### Goal of the exercise
Please report every line from the material that contains the word "down".

### Records for the exercise
==================================================

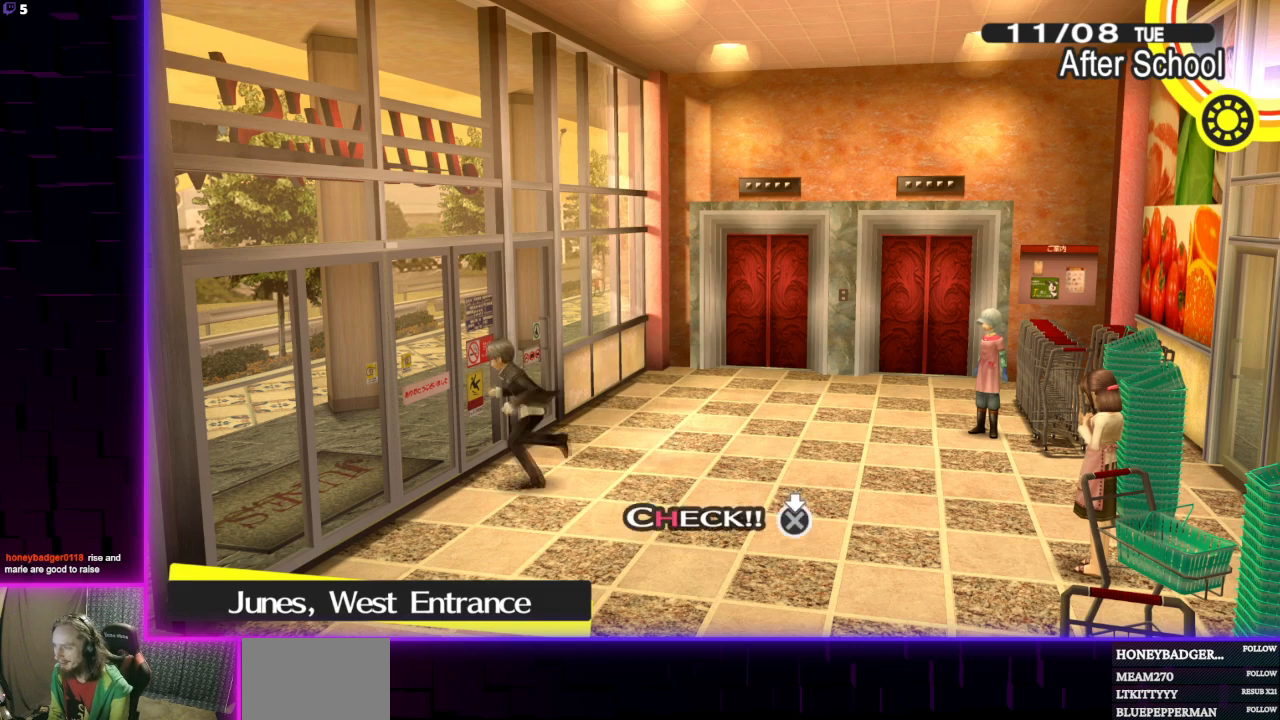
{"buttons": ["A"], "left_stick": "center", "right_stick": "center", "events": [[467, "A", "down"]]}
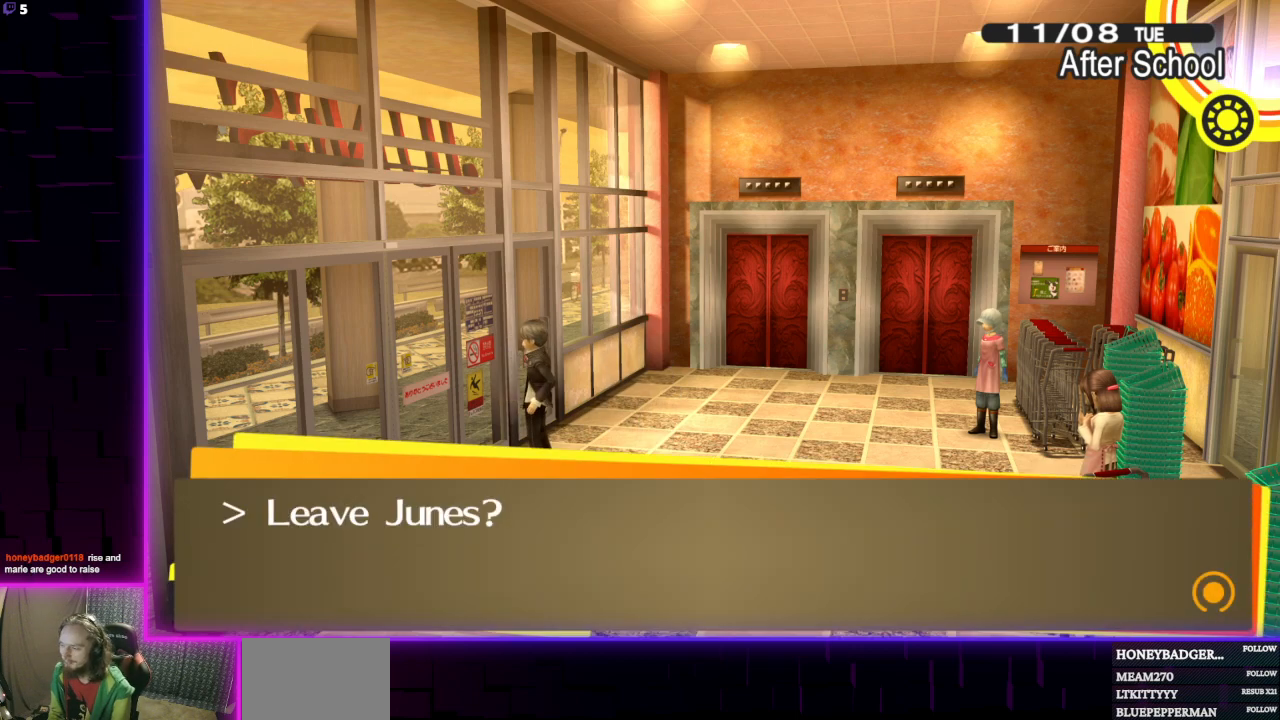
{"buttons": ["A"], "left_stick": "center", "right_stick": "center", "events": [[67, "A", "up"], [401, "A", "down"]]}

==================================================

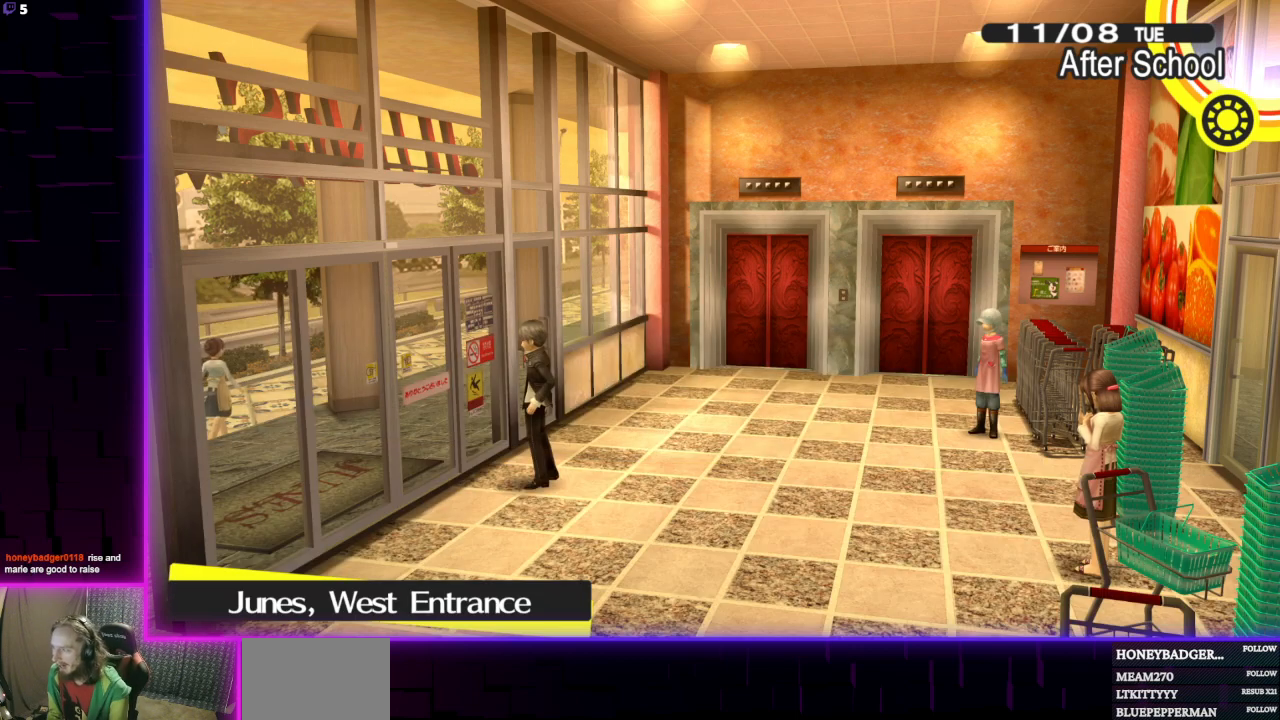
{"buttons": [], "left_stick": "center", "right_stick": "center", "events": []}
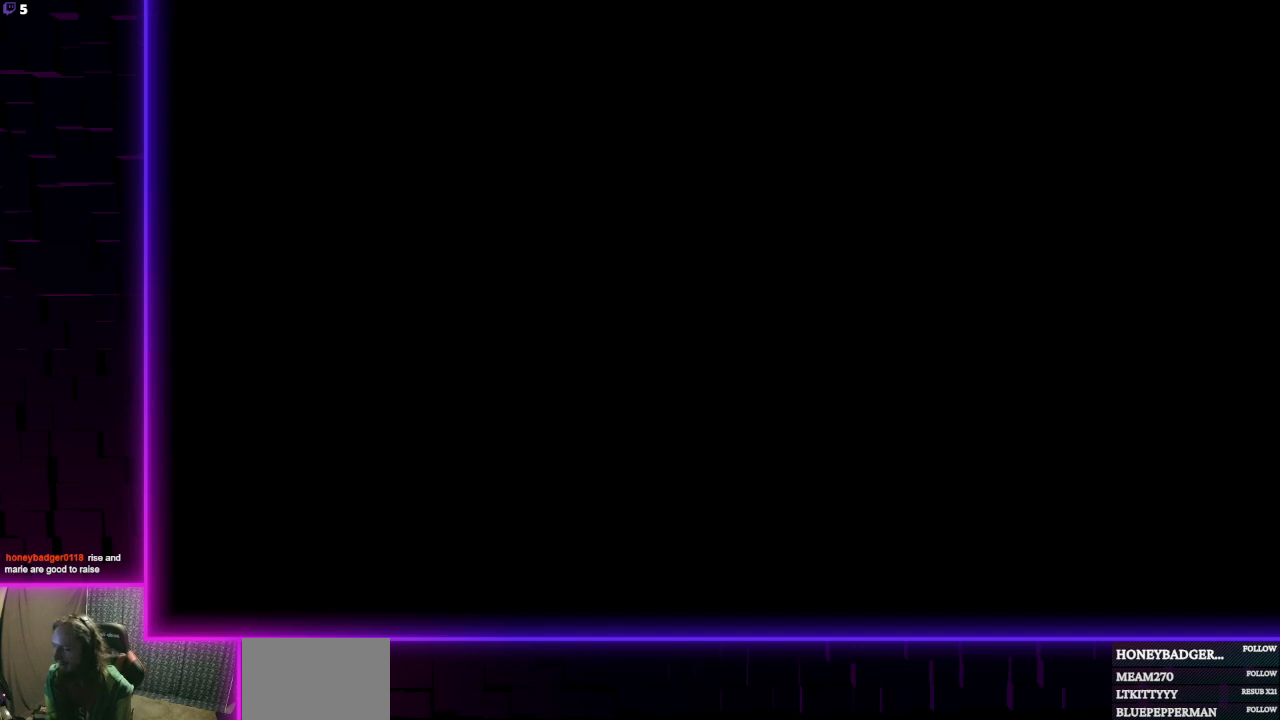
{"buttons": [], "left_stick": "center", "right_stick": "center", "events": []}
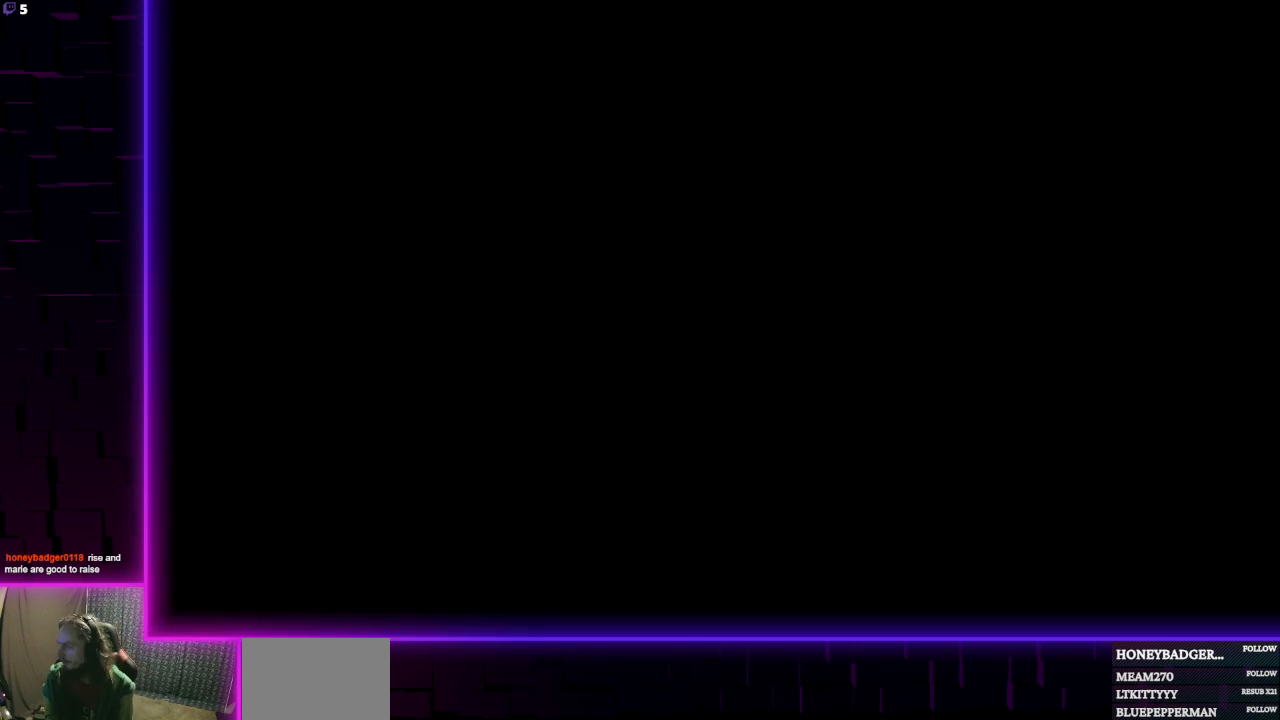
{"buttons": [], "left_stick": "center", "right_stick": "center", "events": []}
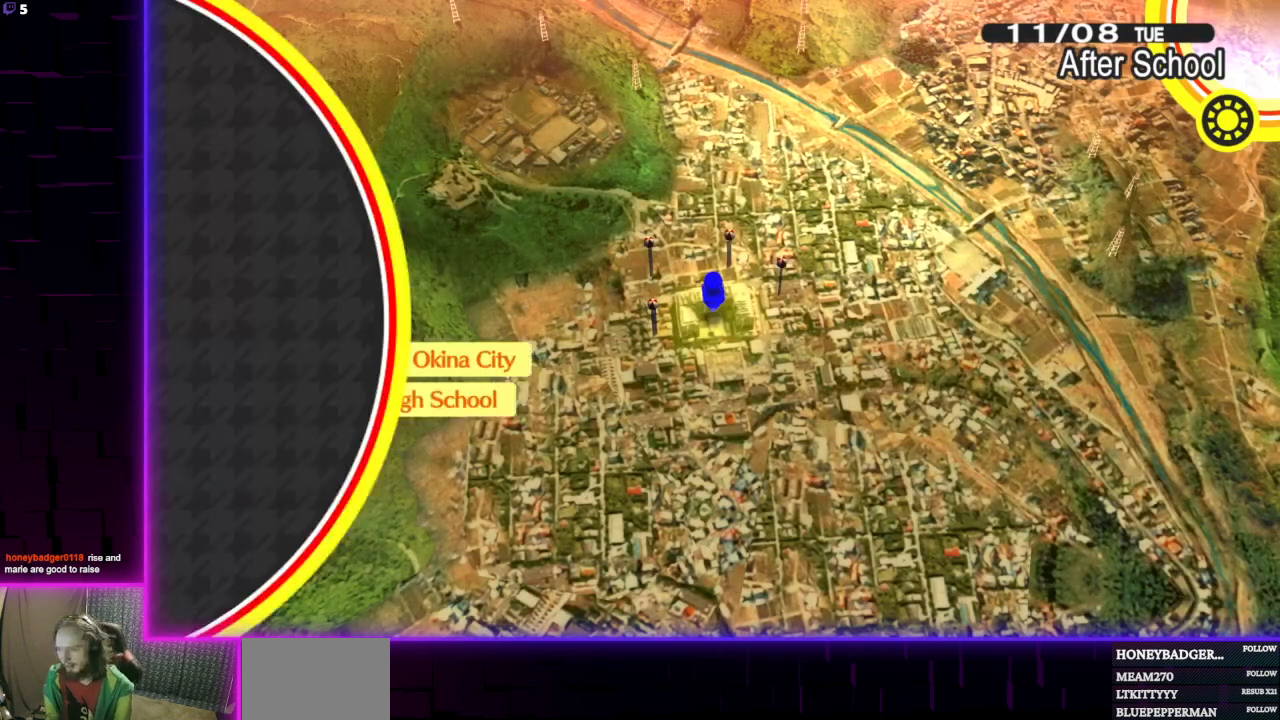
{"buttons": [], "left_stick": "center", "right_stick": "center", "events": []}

==================================================

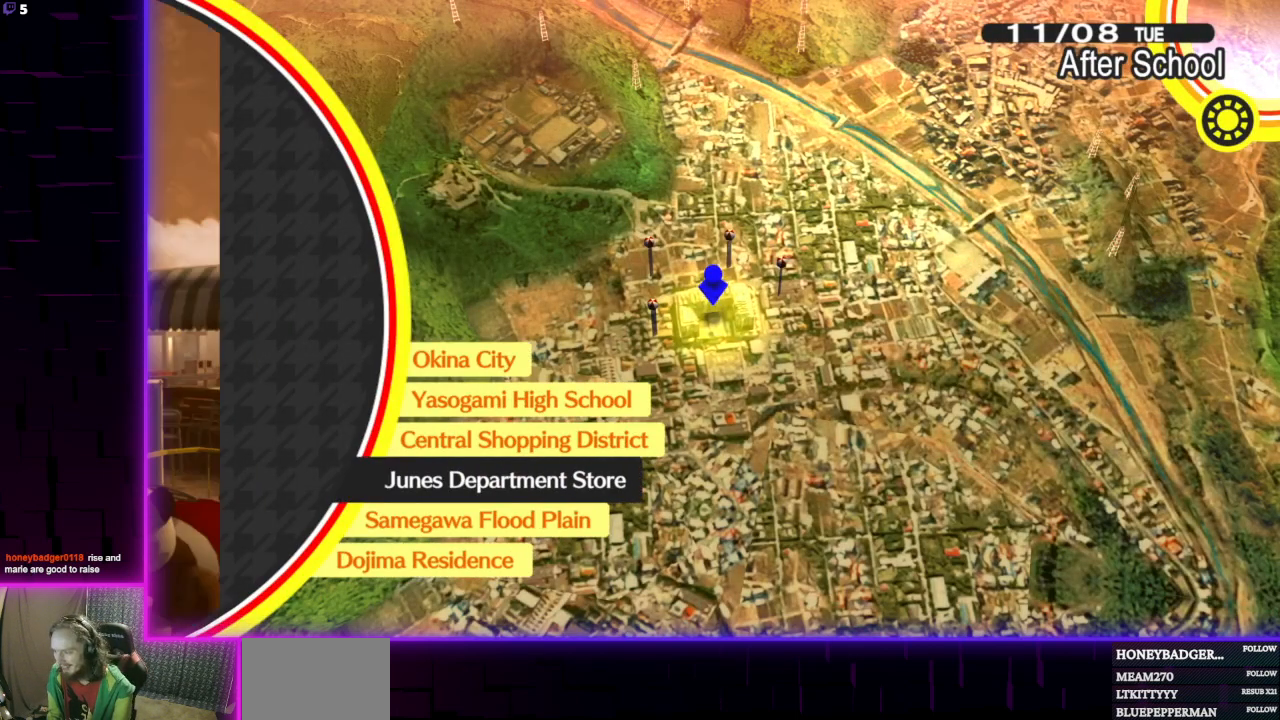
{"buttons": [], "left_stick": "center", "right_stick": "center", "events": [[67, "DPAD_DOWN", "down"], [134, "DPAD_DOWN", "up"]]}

==================================================

### Expected output
{"buttons": ["A"], "left_stick": "center", "right_stick": "center", "events": [[467, "A", "down"]]}
{"buttons": ["A"], "left_stick": "center", "right_stick": "center", "events": [[67, "A", "up"], [401, "A", "down"]]}
{"buttons": [], "left_stick": "center", "right_stick": "center", "events": [[67, "DPAD_DOWN", "down"], [134, "DPAD_DOWN", "up"]]}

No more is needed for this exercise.